[[ EXCERPTED TEXT open ]]

Personal information
- Born: September 12, 1981 (age 44) Brooklyn, New York, U.S.
- Listed height: 5 ft 10 in (1.78 m)
- Listed weight: 179 lb (81 kg)

Career information
- High school: Redirection (Newark, New Jersey)
- College: Los Angeles CC (2001–2003); UNLV (2003–2005);
- NBA draft: 2005: undrafted
- Playing career: 2005–present

Career history
- 2005–2006: ENAD
- 2006: AEK Athens
- 2006–2007: Solna Vikings
- 2007–2008: Maccabi Rishon LeZion
- 2008–2009: Lappeenrannan NMKY
- 2009: 08 Stockholm
- 2009–2010: Odesa
- 2010–2011: Czarni Słupsk
- 2011–2013: Asseco Prokom
- 2013–2014: Cibona Zagreb
- 2014–2017: Czarni Słupsk
- 2017: Promitheas Patras
- 2017–2018: Antibes Sharks
- 2018–2019: Élan Béarnais
- 2021–present: AIK Basket

Career highlights
- Adriatic League champion (2014); Polish League champion (2012); Croatian Cup winner (2013); Polish League Finals MVP (2012); Adriatic League assists leader (2014); 2× Polish League assists leader (2015, 2016); French Pro A assists leader (2018);

= Jerel Blassingame =

American basketball player (born 1981)

Jerel Romaine Blassingame (born September 12, 1981) is an American professional basketball player for AIK Basket of the Swedish second-tier Superettan. He is 1.75 m in height and plays at the point guard position.

==Amateur career==
Blassingame played at Redirection High School in Brooklyn, New York, before attending Los Angeles City College, where he helped the team win a California state championship in 2002–03. He was named MVP of the state tournament, and was an All-Southcoast Conference selection that year.

He later transferred to UNLV, where he averaged 11.2 ppg and 6.6 assists in his junior season (2003–04). In his senior year, he averaged 8.9 ppg and 5.5 apg.

[[ EXCERPTED TEXT closed ]]

• [WORK TASK 1]: Sum up the Jerel Blassingame text in two sentences.
• [WORK TASK 2]:
For each statement below, say whether the Jerel Blassingame text agrees with it, and quote the words that decide it.
(a) He was selected in the 2005 NBA draft.
(b) He was named Polish League Finals MVP in 2012.
(c) He played for Cibona Zagreb before joining Asseco Prokom.
• [WORK TASK 3]: Please continue the Jerel Blassingame text from the point where it stops.

[[ INFORMATION open ]]

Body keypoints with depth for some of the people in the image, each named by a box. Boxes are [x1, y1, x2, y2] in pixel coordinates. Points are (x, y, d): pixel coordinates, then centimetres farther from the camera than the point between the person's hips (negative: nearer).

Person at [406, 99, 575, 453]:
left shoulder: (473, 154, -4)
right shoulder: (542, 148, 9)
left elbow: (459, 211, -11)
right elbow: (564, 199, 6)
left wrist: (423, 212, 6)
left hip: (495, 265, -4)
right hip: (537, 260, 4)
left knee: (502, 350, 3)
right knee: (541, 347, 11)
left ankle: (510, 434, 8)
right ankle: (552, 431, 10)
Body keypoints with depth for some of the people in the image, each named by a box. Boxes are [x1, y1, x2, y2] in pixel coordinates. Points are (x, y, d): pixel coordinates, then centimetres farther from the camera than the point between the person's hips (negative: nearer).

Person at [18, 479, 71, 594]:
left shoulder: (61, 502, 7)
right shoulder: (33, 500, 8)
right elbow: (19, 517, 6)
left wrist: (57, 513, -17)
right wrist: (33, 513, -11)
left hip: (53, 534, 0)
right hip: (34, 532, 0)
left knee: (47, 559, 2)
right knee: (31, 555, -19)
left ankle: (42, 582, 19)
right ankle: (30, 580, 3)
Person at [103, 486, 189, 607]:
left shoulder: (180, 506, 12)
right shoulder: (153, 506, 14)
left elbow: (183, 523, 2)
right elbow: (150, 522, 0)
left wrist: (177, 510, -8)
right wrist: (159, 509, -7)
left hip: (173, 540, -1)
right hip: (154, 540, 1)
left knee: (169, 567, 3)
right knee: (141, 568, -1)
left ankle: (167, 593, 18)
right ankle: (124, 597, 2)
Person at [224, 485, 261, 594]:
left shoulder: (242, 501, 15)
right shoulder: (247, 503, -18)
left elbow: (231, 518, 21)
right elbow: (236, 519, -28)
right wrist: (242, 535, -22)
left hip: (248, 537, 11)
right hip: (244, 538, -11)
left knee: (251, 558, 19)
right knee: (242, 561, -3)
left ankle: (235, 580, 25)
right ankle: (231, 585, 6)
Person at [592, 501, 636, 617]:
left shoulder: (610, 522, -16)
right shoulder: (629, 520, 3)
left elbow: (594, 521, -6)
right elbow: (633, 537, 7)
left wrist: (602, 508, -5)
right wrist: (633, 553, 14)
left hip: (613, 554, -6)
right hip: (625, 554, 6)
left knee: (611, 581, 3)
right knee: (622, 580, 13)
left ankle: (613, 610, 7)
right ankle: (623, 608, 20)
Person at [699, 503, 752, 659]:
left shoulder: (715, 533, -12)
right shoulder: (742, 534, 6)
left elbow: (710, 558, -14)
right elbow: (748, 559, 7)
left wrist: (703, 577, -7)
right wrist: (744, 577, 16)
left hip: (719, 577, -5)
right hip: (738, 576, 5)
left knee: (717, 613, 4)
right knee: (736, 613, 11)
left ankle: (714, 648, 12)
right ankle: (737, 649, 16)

[[ INFORMATION closed ]]

• [ANSWER BOX 1]: Jerel Romaine Blassingame, born September 12, 1981, is an American professional basketball player who plays point guard for AIK Basket of the Swedish second-tier Superettan. He helped Los Angeles City College win a California state championship in 2002–03 and was named state tournament MVP, then transferred to UNLV, where he averaged 11.2 ppg and 6.6 assists as a junior and 8.9 ppg and 5.5 apg as a senior.

• [ANSWER BOX 2]:
(a) No: "NBA draft: 2005: undrafted"
(b) Yes: "Polish League Finals MVP (2012)"
(c) No: "2011–2013: Asseco Prokom" comes before "2013–2014: Cibona Zagreb"

• [ANSWER BOX 3]:
==Professional career==
Before beginning his career in Finland, Blassingame played with Maccabi Rishon LeZion in the Israeli League. He also played in the Swedish Obol Basketball League, with the Solna Vikings. Prior to his career with Solna, he played with ENAD in the Cypriot League and AEK Athens BC in the Greek League. For the 2009–10 season, he was the starting point guard for BC Odesa in Ukraine. In the 2010–11 season Blassingame was a key player for Energa Czarni Słupsk, the leader of the Polish Basket League. In the winter season Energa Czarni Słupsk finished with a win–loss record of 10–1, and Blassingame averaged 12.4 points per game and 6.2 assists per game. In August 2011 he signed with Asseco Prokom Gdynia. After a season and a half in Poland, Blassingame moved to Croatia, signing for Cibona Zagreb. He helped them win the ABA League title in the 2013–14 season. In December 2014 he terminated his contract with Cibona.

On December 7, 2014, he signed with Polish club Energa Czarni Słupsk. On January 9, 2017, he parted ways with Czarni Słupsk. On January 24, 2017, he returned to the Greek Basket League and signed with Promitheas Patras in order to replace the injured Keydren Clark, who was released.